On Tuesday, former Maryland representative and 2020 presidential candidate John Delaney announced a plan to create an independent agency to address national cybersecurity threats.
The proposed Department of Cybersecurity would be led by a cabinet-level secretary who would be in charge of implementing the United States’ cybersecurity strategy. The proposal is the first major cybersecurity push from any presidential candidate so far this cycle.

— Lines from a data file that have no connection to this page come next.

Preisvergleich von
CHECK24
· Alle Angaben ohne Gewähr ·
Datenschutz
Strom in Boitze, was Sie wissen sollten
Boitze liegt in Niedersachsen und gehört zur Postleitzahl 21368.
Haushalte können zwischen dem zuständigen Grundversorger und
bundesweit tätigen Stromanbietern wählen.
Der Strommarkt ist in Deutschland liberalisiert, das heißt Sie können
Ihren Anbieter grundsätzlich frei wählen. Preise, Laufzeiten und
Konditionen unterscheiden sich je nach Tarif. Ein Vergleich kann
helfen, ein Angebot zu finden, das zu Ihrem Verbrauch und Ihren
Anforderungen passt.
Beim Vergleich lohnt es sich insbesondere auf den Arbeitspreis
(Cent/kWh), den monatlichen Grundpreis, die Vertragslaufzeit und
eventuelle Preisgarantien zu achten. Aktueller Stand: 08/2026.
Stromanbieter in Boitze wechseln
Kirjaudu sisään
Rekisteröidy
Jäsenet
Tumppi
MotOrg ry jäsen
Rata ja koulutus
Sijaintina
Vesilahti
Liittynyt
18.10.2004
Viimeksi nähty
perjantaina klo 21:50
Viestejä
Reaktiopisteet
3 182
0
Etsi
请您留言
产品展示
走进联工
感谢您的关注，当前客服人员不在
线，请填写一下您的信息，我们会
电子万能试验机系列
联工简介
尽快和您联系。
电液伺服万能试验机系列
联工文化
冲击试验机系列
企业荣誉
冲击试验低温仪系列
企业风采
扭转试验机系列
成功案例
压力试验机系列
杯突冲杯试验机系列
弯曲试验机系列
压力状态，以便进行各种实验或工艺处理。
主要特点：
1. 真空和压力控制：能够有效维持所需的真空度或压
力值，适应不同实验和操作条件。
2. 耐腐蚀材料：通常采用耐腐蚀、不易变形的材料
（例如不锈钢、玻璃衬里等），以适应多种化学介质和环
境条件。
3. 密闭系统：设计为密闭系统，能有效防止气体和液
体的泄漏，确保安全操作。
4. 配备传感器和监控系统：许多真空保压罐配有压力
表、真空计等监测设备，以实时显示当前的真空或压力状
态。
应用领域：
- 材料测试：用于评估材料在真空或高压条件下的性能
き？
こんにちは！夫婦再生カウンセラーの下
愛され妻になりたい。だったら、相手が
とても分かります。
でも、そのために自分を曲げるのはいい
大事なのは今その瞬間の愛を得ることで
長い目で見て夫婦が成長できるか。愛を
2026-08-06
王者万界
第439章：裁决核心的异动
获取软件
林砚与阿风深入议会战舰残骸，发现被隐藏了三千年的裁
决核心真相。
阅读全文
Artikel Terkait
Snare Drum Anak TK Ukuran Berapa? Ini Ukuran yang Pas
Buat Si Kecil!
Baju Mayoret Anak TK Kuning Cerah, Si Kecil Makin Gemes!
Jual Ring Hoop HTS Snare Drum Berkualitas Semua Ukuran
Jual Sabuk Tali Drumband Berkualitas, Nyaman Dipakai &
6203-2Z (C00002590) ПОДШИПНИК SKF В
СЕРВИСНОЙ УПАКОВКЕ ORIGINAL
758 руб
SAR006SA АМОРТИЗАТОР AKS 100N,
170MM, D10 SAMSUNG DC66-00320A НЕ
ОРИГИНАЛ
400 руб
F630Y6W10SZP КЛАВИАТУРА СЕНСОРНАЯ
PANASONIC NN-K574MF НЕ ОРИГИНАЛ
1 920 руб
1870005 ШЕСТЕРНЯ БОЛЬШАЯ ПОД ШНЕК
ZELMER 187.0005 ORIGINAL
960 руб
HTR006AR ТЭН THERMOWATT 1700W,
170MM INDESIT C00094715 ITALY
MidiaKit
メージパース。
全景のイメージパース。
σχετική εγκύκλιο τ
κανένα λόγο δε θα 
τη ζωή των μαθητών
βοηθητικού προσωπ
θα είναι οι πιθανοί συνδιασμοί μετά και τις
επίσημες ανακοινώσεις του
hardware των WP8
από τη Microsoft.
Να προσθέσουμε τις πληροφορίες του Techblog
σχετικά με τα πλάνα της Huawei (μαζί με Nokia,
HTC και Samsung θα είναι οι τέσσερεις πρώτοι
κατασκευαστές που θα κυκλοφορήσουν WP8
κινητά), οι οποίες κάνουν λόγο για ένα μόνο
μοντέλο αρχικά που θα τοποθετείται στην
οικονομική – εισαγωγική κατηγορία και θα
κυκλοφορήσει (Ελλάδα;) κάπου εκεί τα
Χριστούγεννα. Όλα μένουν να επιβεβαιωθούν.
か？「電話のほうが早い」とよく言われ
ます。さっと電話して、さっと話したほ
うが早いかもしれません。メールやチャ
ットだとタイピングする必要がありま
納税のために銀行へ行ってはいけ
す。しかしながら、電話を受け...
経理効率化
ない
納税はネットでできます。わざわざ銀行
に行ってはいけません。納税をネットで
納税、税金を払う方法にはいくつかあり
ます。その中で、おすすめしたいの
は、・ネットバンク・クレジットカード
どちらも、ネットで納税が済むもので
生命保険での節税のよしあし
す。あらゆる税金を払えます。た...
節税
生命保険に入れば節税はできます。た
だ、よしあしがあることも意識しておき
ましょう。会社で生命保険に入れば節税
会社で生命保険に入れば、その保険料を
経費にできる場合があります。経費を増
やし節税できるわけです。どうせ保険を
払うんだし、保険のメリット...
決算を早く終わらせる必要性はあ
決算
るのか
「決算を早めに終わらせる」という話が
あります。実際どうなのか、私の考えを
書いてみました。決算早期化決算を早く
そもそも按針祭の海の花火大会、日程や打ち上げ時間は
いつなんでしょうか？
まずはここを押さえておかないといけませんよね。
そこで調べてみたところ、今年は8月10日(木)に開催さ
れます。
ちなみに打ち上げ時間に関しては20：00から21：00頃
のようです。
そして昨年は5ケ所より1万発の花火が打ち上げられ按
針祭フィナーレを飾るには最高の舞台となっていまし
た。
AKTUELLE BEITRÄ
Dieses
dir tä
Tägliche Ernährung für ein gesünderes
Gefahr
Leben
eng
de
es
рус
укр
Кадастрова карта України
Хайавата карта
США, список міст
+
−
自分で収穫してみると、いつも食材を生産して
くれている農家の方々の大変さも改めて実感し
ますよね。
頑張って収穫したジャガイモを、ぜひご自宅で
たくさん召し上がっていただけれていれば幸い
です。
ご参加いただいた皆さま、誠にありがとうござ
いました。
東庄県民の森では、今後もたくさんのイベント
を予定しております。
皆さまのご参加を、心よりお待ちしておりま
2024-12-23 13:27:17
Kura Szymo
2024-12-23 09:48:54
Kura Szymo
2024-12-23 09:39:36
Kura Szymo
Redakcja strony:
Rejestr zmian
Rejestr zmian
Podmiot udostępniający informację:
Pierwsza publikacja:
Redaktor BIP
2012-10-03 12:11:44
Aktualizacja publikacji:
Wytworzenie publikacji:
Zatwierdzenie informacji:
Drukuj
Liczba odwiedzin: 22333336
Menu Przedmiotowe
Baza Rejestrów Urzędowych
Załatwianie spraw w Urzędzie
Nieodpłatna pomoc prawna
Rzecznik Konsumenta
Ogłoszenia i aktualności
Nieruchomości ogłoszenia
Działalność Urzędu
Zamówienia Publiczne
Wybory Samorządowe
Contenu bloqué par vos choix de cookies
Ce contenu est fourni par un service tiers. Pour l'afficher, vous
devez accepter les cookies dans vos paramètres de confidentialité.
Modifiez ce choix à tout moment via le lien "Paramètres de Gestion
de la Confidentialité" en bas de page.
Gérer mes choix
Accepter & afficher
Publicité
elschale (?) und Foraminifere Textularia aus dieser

In a press release, Delaney argued that the US’s cyber authorities are spread too thin across too many agencies. This new agency would work to streamline the country’s current approach. “Securing our cyber-infrastructure is not only a national security priority, it is an economic one as well,” Delaney said. “In light of the many recent and continued cyberattacks on our country, we need to establish a cabinet-level agency to focus on protecting our cyberspace.”
Currently, the cybersecurity responsibility is scattered across a number of agencies, with Homeland Security handling threats to civilian agencies, US Cyber Command dealing with military cyberattacks, the FBI prosecuting federal and international cybercrime, and a string of ISACs coordinating private sector actors alongside government agencies. In the past, the White House has appointed a cybersecurity coordinator, or “czar,” to work across those agencies, but President Trump eliminated the position in May 2018, leaving no single person or agency in charge of leading the country’s cybersecurity efforts.
The idea of a new federal agency on cybersecurity has split national security experts for years, particularly in the wake of the 2016 election. Former CIA director David Petraeus endorsed a similar proposal to establish an independent National Cybersecurity Agency in an op-ed for Politico last year. Former DHS cyber and infrastructure protection undersecretary Suzanne Spaulding has opposed the idea, saying that the creation of a new agency would only impede on the “holistic” approach the DHS, FBI, and other bodies engage in already.
Other major presidential candidates, including Sens. Elizabeth Warren (D-MA), Kamala Harris (D-CA), and Amy Klobuchar (D-MN), have also discussed cybersecurity along the campaign trail, but mostly as a reaction to ensure election security in the fallout of the 2016 election cycle.
Harris and Klobuchar have previously co-sponsored bills like the Secure Elections Act that would give DHS the primary responsibility to address cybersecurity threats posed throughout elections. Sen. Kirsten Gillibrand (D-NY) worked alongside Sen. Lindsey Graham (R-SC) to push legislation to investigate Russian election interference. Warren introduced a bill that would establish harsher penalties for civilian cyberthreats following the Equifax breach along with other measures regarding data privacy. Still, all of these efforts would address civilian, military, and private sector cybersecurity threats separately, unlike the unified approach proposed by Delaney.
“These threats undermine our security, hurt the economy, and can threaten democracy itself,” Delaney’s campaign said in a press release.